# Need Help On Choosing First 9mm Handgun Under $400



## Endie (Nov 28, 2020)

Hello, I need some help on choosing my first handgun. I've decided on getting a 9mm, preferably under $300, but up to $400 at the absolute most. This is not my first gun, just my first handgun, I already own and have shot my Remington 870 and Rossi RS22 22 LR many times. I intend to use my handgun for plinking and home defense, if it comes to that. I have only shot one handgun before, which would be my Grandpa's Ruger Mk I Standard, I loved it, I thought the build quality, trigger, and weighting was amazing, it was an absolute blast to shoot. 

I already have a few handguns in mind, namely the
1: Beretta M1951
2: Star BM9 (Very Good Condition On JGSales)
3: Taurus G2S
They are all under $300, but I've heard people say they all can be hit or miss.
If you have something better in mind for under $400 please tell me. (No Hi-Point, spare my dignity)
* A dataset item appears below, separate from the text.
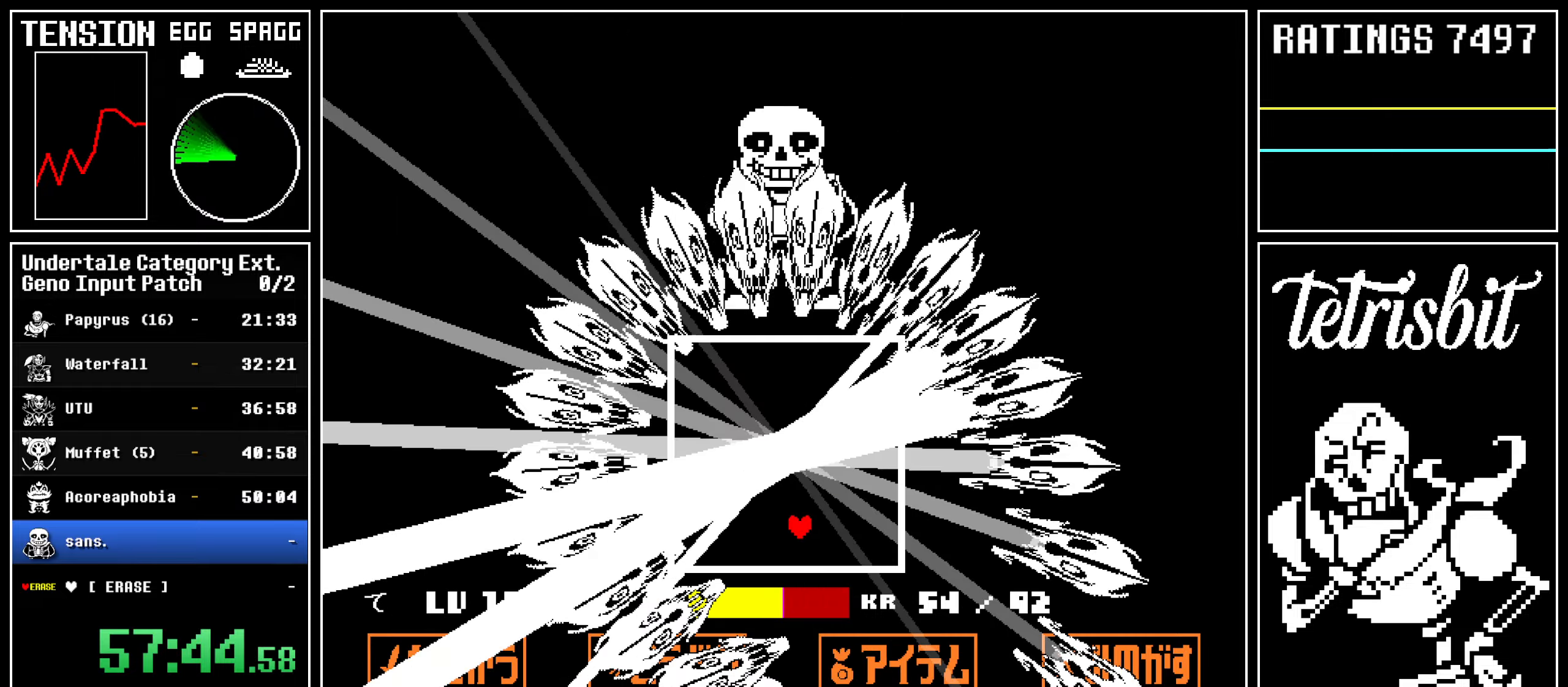
{"keys": ["left", "up"], "events": [[334, "left", "down"], [334, "right", "up"]]}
Sorry if this post has mistakes, as I am a complete handgun newbie.
Thank you.


----------



## Dubar (Sep 8, 2019)

Shipping and FFL fees would probably put you just a bit over $400, but this is one fine pistol:

https://grabagun.com/firearms/handg...anik-tp9sf-9mm-4-46-barrel-18-rounds-fde.html

Mine has an excellent trigger, probably the best trigger in any pistol I have.

My son-in-law has the Tisas Kanuni, I'd get one but can't find them online. But they do make the Zigana:

https://www.classicfirearms.com/zig...-4-5-barrel-includes-holster-and-loader-gen2/

Under $300, didn't see much difference between the Kanuni and my Canik, both shot great and well made.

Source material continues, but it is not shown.